Tuesday,21 November, 2017
Current issue | Issue 1353, (20 - 26 July 2017)
Tuesday,21 November, 2017
Issue 1353, (20 - 26 July 2017)

Ahram Weekly

Positive signs on reform

Egypt’s economic reforms are paying off, though this may not yet be apparent to all on the ground, writes Nesma Nowar

Positive signs on reform
Positive signs on reform

In a broadly encouraging sign regarding Egypt’s commitment to economic reform, the International Monetary Fund (IMF) agreed last week to disburse the second tranche of $1.25 billion of the country’s $12 billion loan. The decision came after the IMF had completed its first review of Egypt’s economic reform programme. 

IMF Managing Director Christine Lagarde congratulated Egypt for its “success in pursuing its ambitious economic reform programme”. She said that the Egyptian government and Central Bank (CBE) had taken the right measures to rein in inflation, reduce the budget deficit, and set the economy on a path to stability and growth.  

Despite subsidy cuts resulting in unprecedented price hikes and a 30 per cent inflation rate, the government is pointing to improvements in the economy, saying that the economic reforms are paying off. 

Minister of Planning Hala Al-Said said that the third quarter of the 2016/2017 fiscal year had seen a significant increase in the growth rate to reach 4.3 per cent, compared to 3.6 per cent in the same quarter of 2015/2016.

The growth was driven by the tourism, building and construction, transportation, and communication sectors, among others, Al-Said said. “The most important thing is that this growth was not driven by consumption, but by an increase in investment rates and positive net foreign trade,” Al-Said said during a meeting with journalists on Saturday. 

She said that investments had increased by 36 per cent in the third quarter and that the unemployment rate had fallen to 12 per cent from 12.7 per cent in the same quarter last year. “This proves that the growth was driven by an increase in investment,” she said.   

Al-Said added that indications showed that the fourth quarter was moving in the same positive direction, saying that the country’s GDP growth rate would not fall below four per cent in 2016/2017.

A smaller budget deficit is also expected, with Al-Said saying that the initial deficit for 2016/2017 would hover at 10.5 per cent of GDP, compared to 12.5 per cent in 2015/2016. 

After its first review, the IMF revised the estimates it made in November last year when Egypt signed the loan deal. It reduced its estimate for growth in 2017/2018 from 4.8 per cent to 4.5 per cent, in line with the government’s estimates of 4.6 per cent. 

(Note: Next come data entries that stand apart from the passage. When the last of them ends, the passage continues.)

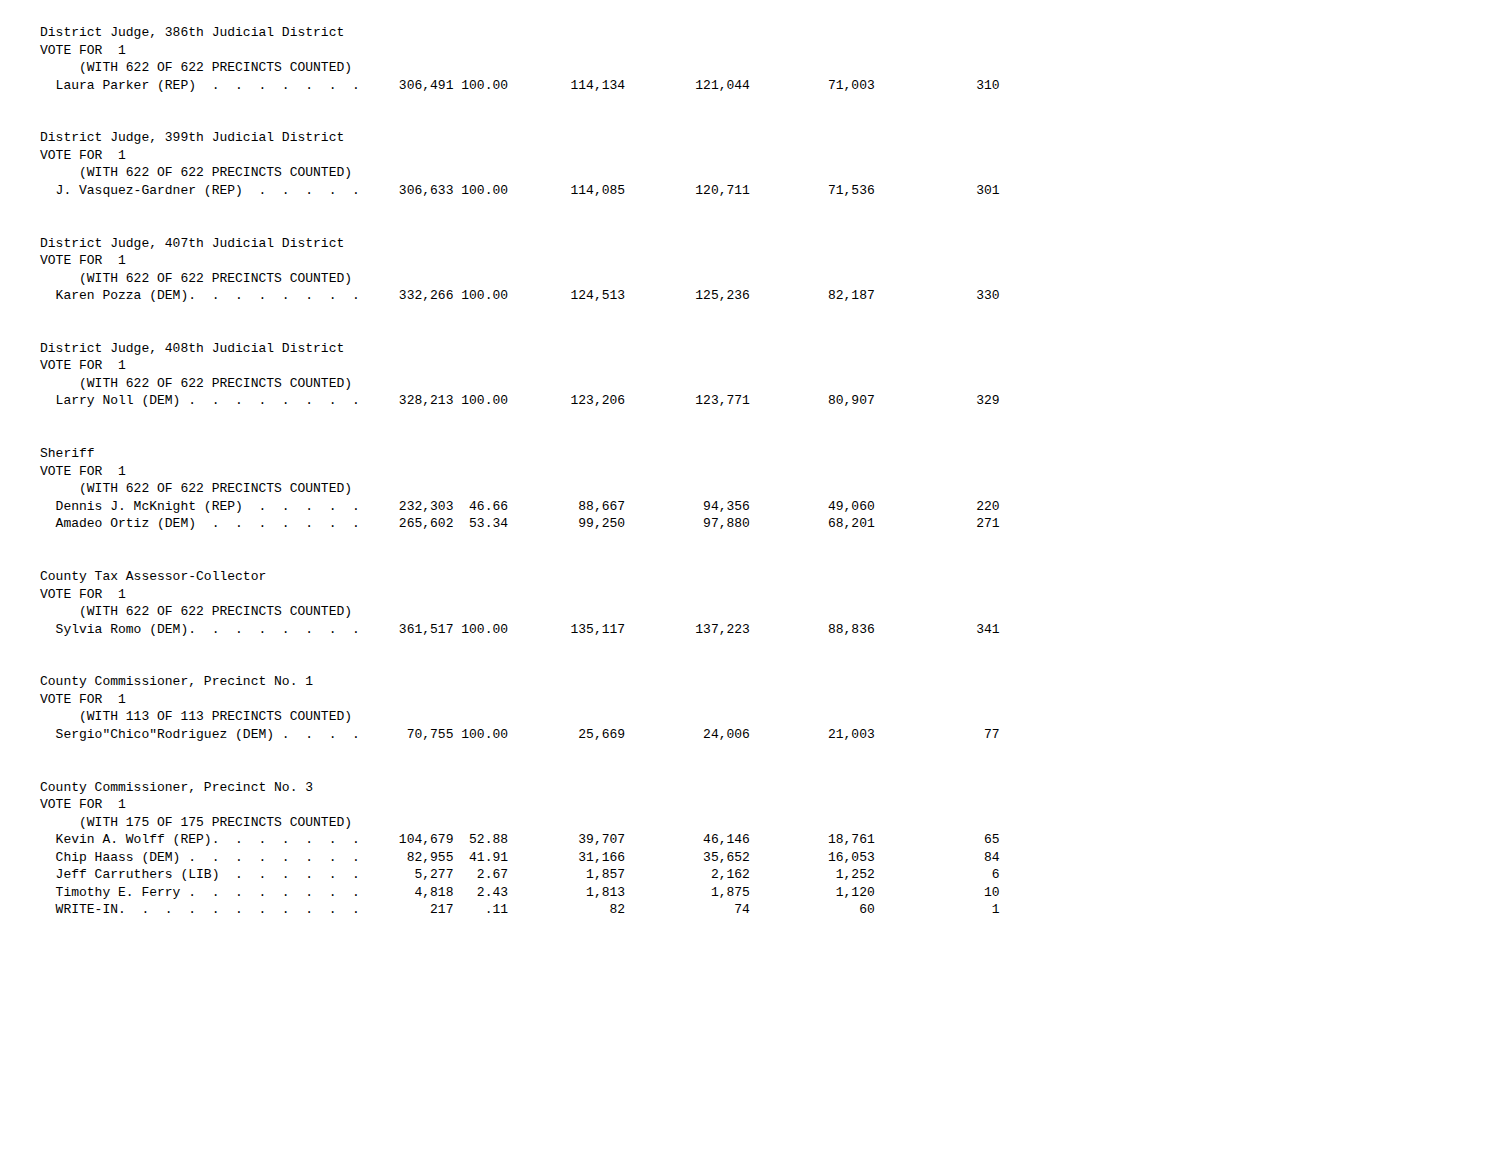District Judge, 386th Judicial District
VOTE FOR  1
     (WITH 622 OF 622 PRECINCTS COUNTED)
  Laura Parker (REP)  .  .  .  .  .  .  .     306,491 100.00        114,134         121,044          71,003             310


District Judge, 399th Judicial District
VOTE FOR  1
     (WITH 622 OF 622 PRECINCTS COUNTED)
  J. Vasquez-Gardner (REP)  .  .  .  .  .     306,633 100.00        114,085         120,711          71,536             301


District Judge, 407th Judicial District
VOTE FOR  1
     (WITH 622 OF 622 PRECINCTS COUNTED)
  Karen Pozza (DEM).  .  .  .  .  .  .  .     332,266 100.00        124,513         125,236          82,187             330


District Judge, 408th Judicial District
VOTE FOR  1
     (WITH 622 OF 622 PRECINCTS COUNTED)
  Larry Noll (DEM) .  .  .  .  .  .  .  .     328,213 100.00        123,206         123,771          80,907             329


Sheriff
VOTE FOR  1
     (WITH 622 OF 622 PRECINCTS COUNTED)
  Dennis J. McKnight (REP)  .  .  .  .  .     232,303  46.66         88,667          94,356          49,060             220
  Amadeo Ortiz (DEM)  .  .  .  .  .  .  .     265,602  53.34         99,250          97,880          68,201             271


County Tax Assessor-Collector
VOTE FOR  1
     (WITH 622 OF 622 PRECINCTS COUNTED)
  Sylvia Romo (DEM).  .  .  .  .  .  .  .     361,517 100.00        135,117         137,223          88,836             341


County Commissioner, Precinct No. 1
VOTE FOR  1
     (WITH 113 OF 113 PRECINCTS COUNTED)
  Sergio"Chico"Rodriguez (DEM) .  .  .  .      70,755 100.00         25,669          24,006          21,003              77


County Commissioner, Precinct No. 3
VOTE FOR  1
     (WITH 175 OF 175 PRECINCTS COUNTED)
  Kevin A. Wolff (REP).  .  .  .  .  .  .     104,679  52.88         39,707          46,146          18,761              65
  Chip Haass (DEM) .  .  .  .  .  .  .  .      82,955  41.91         31,166          35,652          16,053              84
  Jeff Carruthers (LIB)  .  .  .  .  .  .       5,277   2.67          1,857           2,162           1,252               6
  Timothy E. Ferry .  .  .  .  .  .  .  .       4,818   2.43          1,813           1,875           1,120              10
  WRITE-IN.  .  .  .  .  .  .  .  .  .  .         217    .11             82              74              60               1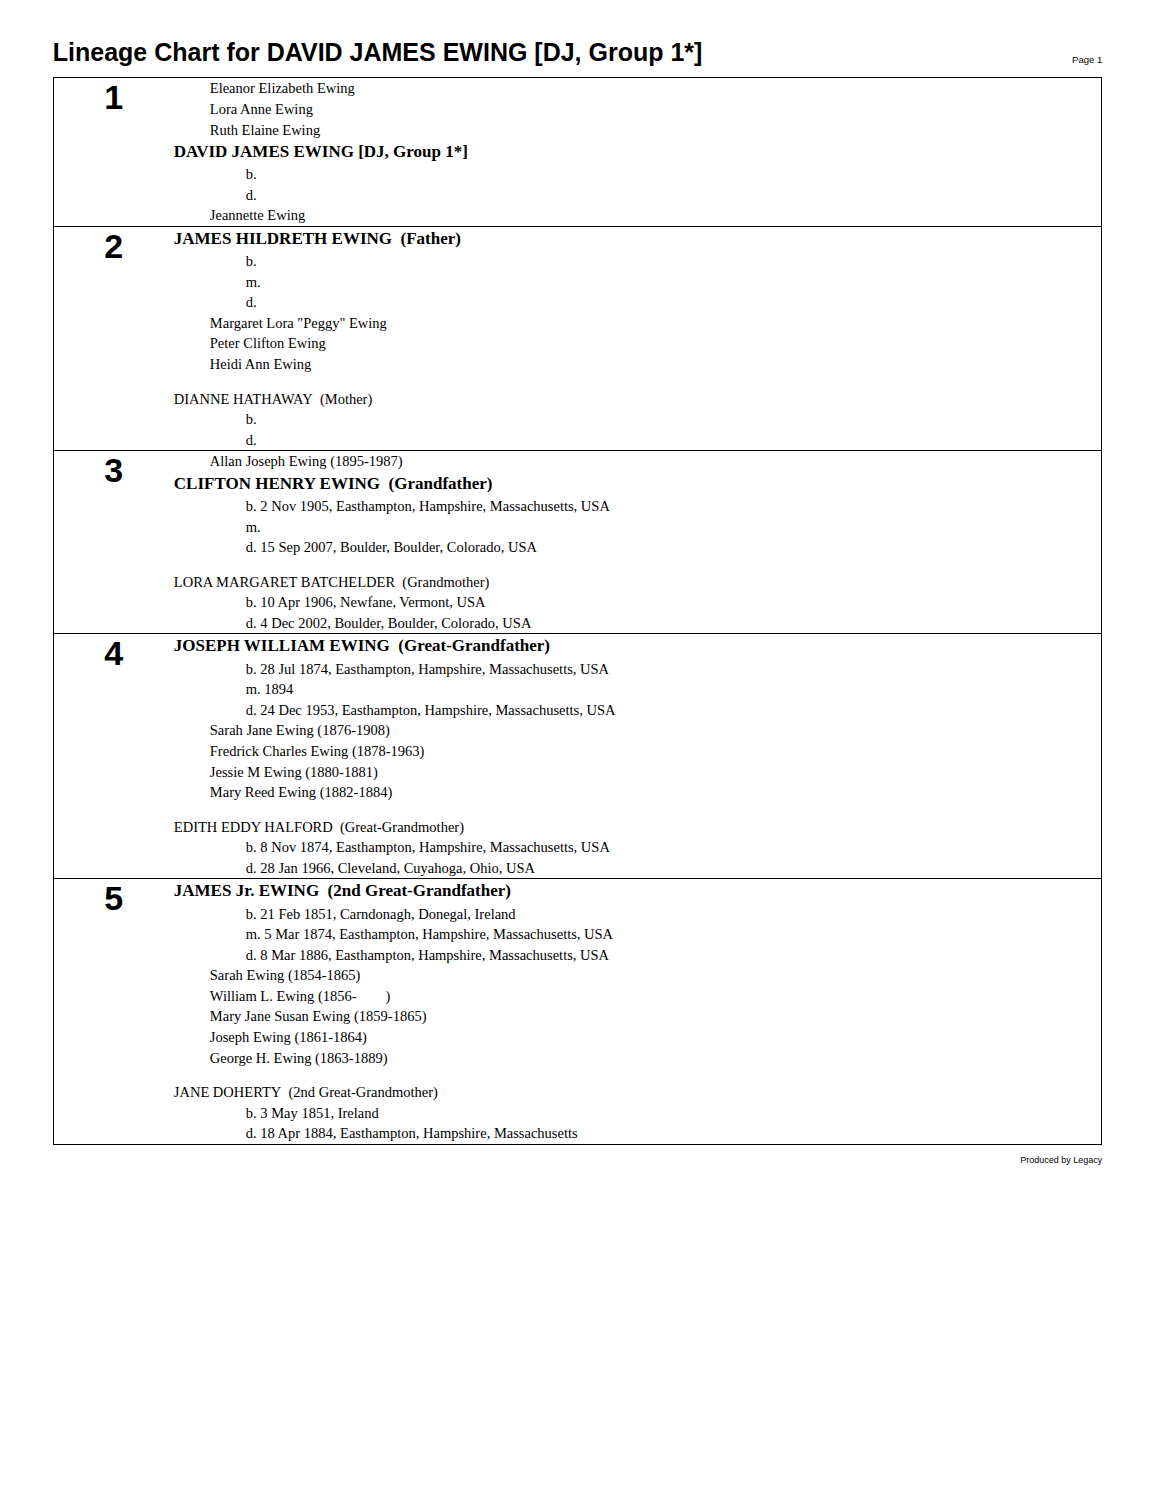Lineage Chart for DAVID JAMES EWING [DJ, Group 1*]
Page 1
| 1 | Eleanor Elizabeth Ewing Lora Anne Ewing Ruth Elaine Ewing DAVID JAMES EWING [DJ, Group 1*] b. d. Jeannette Ewing |
| 2 | JAMES HILDRETH EWING (Father) b. m. d. Margaret Lora "Peggy" Ewing Peter Clifton Ewing Heidi Ann Ewing DIANNE HATHAWAY (Mother) b. d. |
| 3 | Allan Joseph Ewing (1895-1987) CLIFTON HENRY EWING (Grandfather) b. 2 Nov 1905, Easthampton, Hampshire, Massachusetts, USA m. d. 15 Sep 2007, Boulder, Boulder, Colorado, USA LORA MARGARET BATCHELDER (Grandmother) b. 10 Apr 1906, Newfane, Vermont, USA d. 4 Dec 2002, Boulder, Boulder, Colorado, USA |
| 4 | JOSEPH WILLIAM EWING (Great-Grandfather) b. 28 Jul 1874, Easthampton, Hampshire, Massachusetts, USA m. 1894 d. 24 Dec 1953, Easthampton, Hampshire, Massachusetts, USA Sarah Jane Ewing (1876-1908) Fredrick Charles Ewing (1878-1963) Jessie M Ewing (1880-1881) Mary Reed Ewing (1882-1884) EDITH EDDY HALFORD (Great-Grandmother) b. 8 Nov 1874, Easthampton, Hampshire, Massachusetts, USA d. 28 Jan 1966, Cleveland, Cuyahoga, Ohio, USA |
| 5 | JAMES Jr. EWING (2nd Great-Grandfather) b. 21 Feb 1851, Carndonagh, Donegal, Ireland m. 5 Mar 1874, Easthampton, Hampshire, Massachusetts, USA d. 8 Mar 1886, Easthampton, Hampshire, Massachusetts, USA Sarah Ewing (1854-1865) William L. Ewing (1856- ) Mary Jane Susan Ewing (1859-1865) Joseph Ewing (1861-1864) George H. Ewing (1863-1889) JANE DOHERTY (2nd Great-Grandmother) b. 3 May 1851, Ireland d. 18 Apr 1884, Easthampton, Hampshire, Massachusetts |
Produced by Legacy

Meanwhile, the IMF expected inflation to fall to 10.3 per cent by the end of 2107/2018, down from its November’s forecast of 11.1 per cent. 

It has also downgraded its estimate for total government debt to 87.7 per cent of GDP, compared to the previous forecast of 89.1 per cent, but it nearly doubled its estimate for government foreign debt to 19.1 per cent, compared to 8.9 per cent. 

Despite its negative impact on prices, the CBE’s decision to float the Egyptian pound in November has had a positive effect on the macroeconomic front, according to a recent report from Arabia Monitor, a London-based research group.

“Since Egypt floated its currency and hiked interest rates, foreign currency has returned into the banking system, and Egypt has succeeded in attracting large amounts of portfolio investment,” Florence Eid-Oakden, chief economist at Arabia Monitor, said in the report.

Since the floatation, foreign investment in government securities had reached $5.7 billion, against pre-float levels of $100 million, the report showed. Other commentators have recently put the figure at $7 billion.

Egypt’s foreign reserves have also been increasing since the floatation. Boosted by two Eurobond offerings, the foreign reserves reached $31 billion in May, from $28.6 billion in April, the highest since March 2011 when they stood at $36 billion, the report said.

It added that Egypt’s equity market had also advanced, with the country’s main EGX30 index increasing by 76 per cent year-on-year to 13,684 on 8 June, an all-time high. The EGX30 was at a one-year low of 8,524 on 11 November 2016. 

“The next big step is attracting more investment to Egypt. The new investment law ratified on 2 June is designed to lure foreign investors back,” Eid-Oakden said.

Foreign direct investment in Egypt jumped 39 per cent in the first half of the current fiscal year to reach $4.3 billion, compared to $3.1 billion in the same period the previous year, the report showed.

Egypt’s economic reforms were also praised by international ratings agency Fitch, which said in a report last week that the country’s new budget and lower electricity and fuel subsidies had demonstrated a continued commitment to fiscal consolidation and economic reform, supporting its sovereign credit profile. 

Despite these reports about improvements in the economic situation, however, improvements may not be felt on the ground, and many people are suffering from skyrocketing prices across the board as a result of the floatation and subsidy cuts.

However, Al-Said said that no economic reforms could take place without a price to be paid, adding that people would see the fruit of the government’s economic reform programme when they saw the jobs that would be created and other improvements.

“People will feel the improvements quarter by quarter,” Al-Said said.